Source data START

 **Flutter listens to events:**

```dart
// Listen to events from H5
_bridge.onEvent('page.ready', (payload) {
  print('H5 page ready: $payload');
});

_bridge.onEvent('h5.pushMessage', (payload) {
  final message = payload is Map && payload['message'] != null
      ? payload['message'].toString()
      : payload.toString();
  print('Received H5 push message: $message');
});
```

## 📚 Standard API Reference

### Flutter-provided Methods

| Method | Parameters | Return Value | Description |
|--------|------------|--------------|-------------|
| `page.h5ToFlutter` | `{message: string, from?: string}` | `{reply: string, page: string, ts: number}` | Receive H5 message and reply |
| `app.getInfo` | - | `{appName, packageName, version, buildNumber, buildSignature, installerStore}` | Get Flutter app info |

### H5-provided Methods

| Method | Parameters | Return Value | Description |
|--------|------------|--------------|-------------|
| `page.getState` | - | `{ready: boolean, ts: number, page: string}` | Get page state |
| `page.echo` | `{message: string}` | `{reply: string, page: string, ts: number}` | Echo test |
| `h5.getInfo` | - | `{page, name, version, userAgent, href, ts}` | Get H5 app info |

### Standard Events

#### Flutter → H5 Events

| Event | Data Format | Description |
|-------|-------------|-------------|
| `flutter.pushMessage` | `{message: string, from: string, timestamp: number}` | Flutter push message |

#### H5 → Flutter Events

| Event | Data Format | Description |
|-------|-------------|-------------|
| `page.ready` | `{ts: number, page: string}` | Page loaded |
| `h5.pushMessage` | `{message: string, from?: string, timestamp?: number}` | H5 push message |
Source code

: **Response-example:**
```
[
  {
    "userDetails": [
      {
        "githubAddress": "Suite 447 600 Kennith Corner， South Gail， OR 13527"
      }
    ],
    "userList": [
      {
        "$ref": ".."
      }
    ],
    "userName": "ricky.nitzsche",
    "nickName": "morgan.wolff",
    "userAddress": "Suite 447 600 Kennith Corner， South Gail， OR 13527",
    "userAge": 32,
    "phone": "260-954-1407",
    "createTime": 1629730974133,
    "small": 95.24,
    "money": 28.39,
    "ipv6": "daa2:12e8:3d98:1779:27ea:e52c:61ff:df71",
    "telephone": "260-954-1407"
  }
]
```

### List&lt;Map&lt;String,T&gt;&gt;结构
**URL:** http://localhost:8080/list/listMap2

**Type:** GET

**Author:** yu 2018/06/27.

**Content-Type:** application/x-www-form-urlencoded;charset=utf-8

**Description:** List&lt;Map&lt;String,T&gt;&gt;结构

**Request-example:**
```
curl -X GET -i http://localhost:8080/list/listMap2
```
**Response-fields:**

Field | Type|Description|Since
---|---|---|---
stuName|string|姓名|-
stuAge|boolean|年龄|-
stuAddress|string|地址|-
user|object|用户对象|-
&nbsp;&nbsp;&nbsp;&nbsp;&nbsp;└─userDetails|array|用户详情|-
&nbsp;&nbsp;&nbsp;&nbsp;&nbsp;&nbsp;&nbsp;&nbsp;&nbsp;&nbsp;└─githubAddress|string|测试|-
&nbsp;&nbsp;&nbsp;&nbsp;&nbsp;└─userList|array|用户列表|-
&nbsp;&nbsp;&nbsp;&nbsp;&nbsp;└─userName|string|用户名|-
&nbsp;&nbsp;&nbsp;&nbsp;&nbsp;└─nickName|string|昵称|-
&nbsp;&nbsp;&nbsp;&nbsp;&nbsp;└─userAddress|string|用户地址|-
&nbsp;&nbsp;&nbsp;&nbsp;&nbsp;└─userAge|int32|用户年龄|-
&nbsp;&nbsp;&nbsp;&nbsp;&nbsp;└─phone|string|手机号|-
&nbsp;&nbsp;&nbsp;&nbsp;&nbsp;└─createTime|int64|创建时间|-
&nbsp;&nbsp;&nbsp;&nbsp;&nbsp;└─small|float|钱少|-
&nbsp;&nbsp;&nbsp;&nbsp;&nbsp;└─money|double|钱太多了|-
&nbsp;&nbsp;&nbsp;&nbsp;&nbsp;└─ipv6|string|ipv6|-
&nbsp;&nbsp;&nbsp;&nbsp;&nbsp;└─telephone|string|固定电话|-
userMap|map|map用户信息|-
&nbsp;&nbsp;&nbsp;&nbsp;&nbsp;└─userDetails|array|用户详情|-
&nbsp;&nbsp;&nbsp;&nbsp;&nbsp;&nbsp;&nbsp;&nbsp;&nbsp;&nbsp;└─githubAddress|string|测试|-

Source data END

The records above must be retyped in full. Keep each one exactly as it is.

 **Flutter listens to events:**

```dart
// Listen to events from H5
_bridge.onEvent('page.ready', (payload) {
  print('H5 page ready: $payload');
});

_bridge.onEvent('h5.pushMessage', (payload) {
  final message = payload is Map && payload['message'] != null
      ? payload['message'].toString()
      : payload.toString();
  print('Received H5 push message: $message');
});
```

## 📚 Standard API Reference

### Flutter-provided Methods

| Method | Parameters | Return Value | Description |
|--------|------------|--------------|-------------|
| `page.h5ToFlutter` | `{message: string, from?: string}` | `{reply: string, page: string, ts: number}` | Receive H5 message and reply |
| `app.getInfo` | - | `{appName, packageName, version, buildNumber, buildSignature, installerStore}` | Get Flutter app info |

### H5-provided Methods

| Method | Parameters | Return Value | Description |
|--------|------------|--------------|-------------|
| `page.getState` | - | `{ready: boolean, ts: number, page: string}` | Get page state |
| `page.echo` | `{message: string}` | `{reply: string, page: string, ts: number}` | Echo test |
| `h5.getInfo` | - | `{page, name, version, userAgent, href, ts}` | Get H5 app info |

### Standard Events

#### Flutter → H5 Events

| Event | Data Format | Description |
|-------|-------------|-------------|
| `flutter.pushMessage` | `{message: string, from: string, timestamp: number}` | Flutter push message |

#### H5 → Flutter Events

| Event | Data Format | Description |
|-------|-------------|-------------|
| `page.ready` | `{ts: number, page: string}` | Page loaded |
| `h5.pushMessage` | `{message: string, from?: string, timestamp?: number}` | H5 push message |
Source code

: **Response-example:**
```
[
  {
    "userDetails": [
      {
        "githubAddress": "Suite 447 600 Kennith Corner， South Gail， OR 13527"
      }
    ],
    "userList": [
      {
        "$ref": ".."
      }
    ],
    "userName": "ricky.nitzsche",
    "nickName": "morgan.wolff",
    "userAddress": "Suite 447 600 Kennith Corner， South Gail， OR 13527",
    "userAge": 32,
    "phone": "260-954-1407",
    "createTime": 1629730974133,
    "small": 95.24,
    "money": 28.39,
    "ipv6": "daa2:12e8:3d98:1779:27ea:e52c:61ff:df71",
    "telephone": "260-954-1407"
  }
]
```

### List&lt;Map&lt;String,T&gt;&gt;结构
**URL:** http://localhost:8080/list/listMap2

**Type:** GET

**Author:** yu 2018/06/27.

**Content-Type:** application/x-www-form-urlencoded;charset=utf-8

**Description:** List&lt;Map&lt;String,T&gt;&gt;结构

**Request-example:**
```
curl -X GET -i http://localhost:8080/list/listMap2
```
**Response-fields:**

Field | Type|Description|Since
---|---|---|---
stuName|string|姓名|-
stuAge|boolean|年龄|-
stuAddress|string|地址|-
user|object|用户对象|-
&nbsp;&nbsp;&nbsp;&nbsp;&nbsp;└─userDetails|array|用户详情|-
&nbsp;&nbsp;&nbsp;&nbsp;&nbsp;&nbsp;&nbsp;&nbsp;&nbsp;&nbsp;└─githubAddress|string|测试|-
&nbsp;&nbsp;&nbsp;&nbsp;&nbsp;└─userList|array|用户列表|-
&nbsp;&nbsp;&nbsp;&nbsp;&nbsp;└─userName|string|用户名|-
&nbsp;&nbsp;&nbsp;&nbsp;&nbsp;└─nickName|string|昵称|-
&nbsp;&nbsp;&nbsp;&nbsp;&nbsp;└─userAddress|string|用户地址|-
&nbsp;&nbsp;&nbsp;&nbsp;&nbsp;└─userAge|int32|用户年龄|-
&nbsp;&nbsp;&nbsp;&nbsp;&nbsp;└─phone|string|手机号|-
&nbsp;&nbsp;&nbsp;&nbsp;&nbsp;└─createTime|int64|创建时间|-
&nbsp;&nbsp;&nbsp;&nbsp;&nbsp;└─small|float|钱少|-
&nbsp;&nbsp;&nbsp;&nbsp;&nbsp;└─money|double|钱太多了|-
&nbsp;&nbsp;&nbsp;&nbsp;&nbsp;└─ipv6|string|ipv6|-
&nbsp;&nbsp;&nbsp;&nbsp;&nbsp;└─telephone|string|固定电话|-
userMap|map|map用户信息|-
&nbsp;&nbsp;&nbsp;&nbsp;&nbsp;└─userDetails|array|用户详情|-
&nbsp;&nbsp;&nbsp;&nbsp;&nbsp;&nbsp;&nbsp;&nbsp;&nbsp;&nbsp;└─githubAddress|string|测试|-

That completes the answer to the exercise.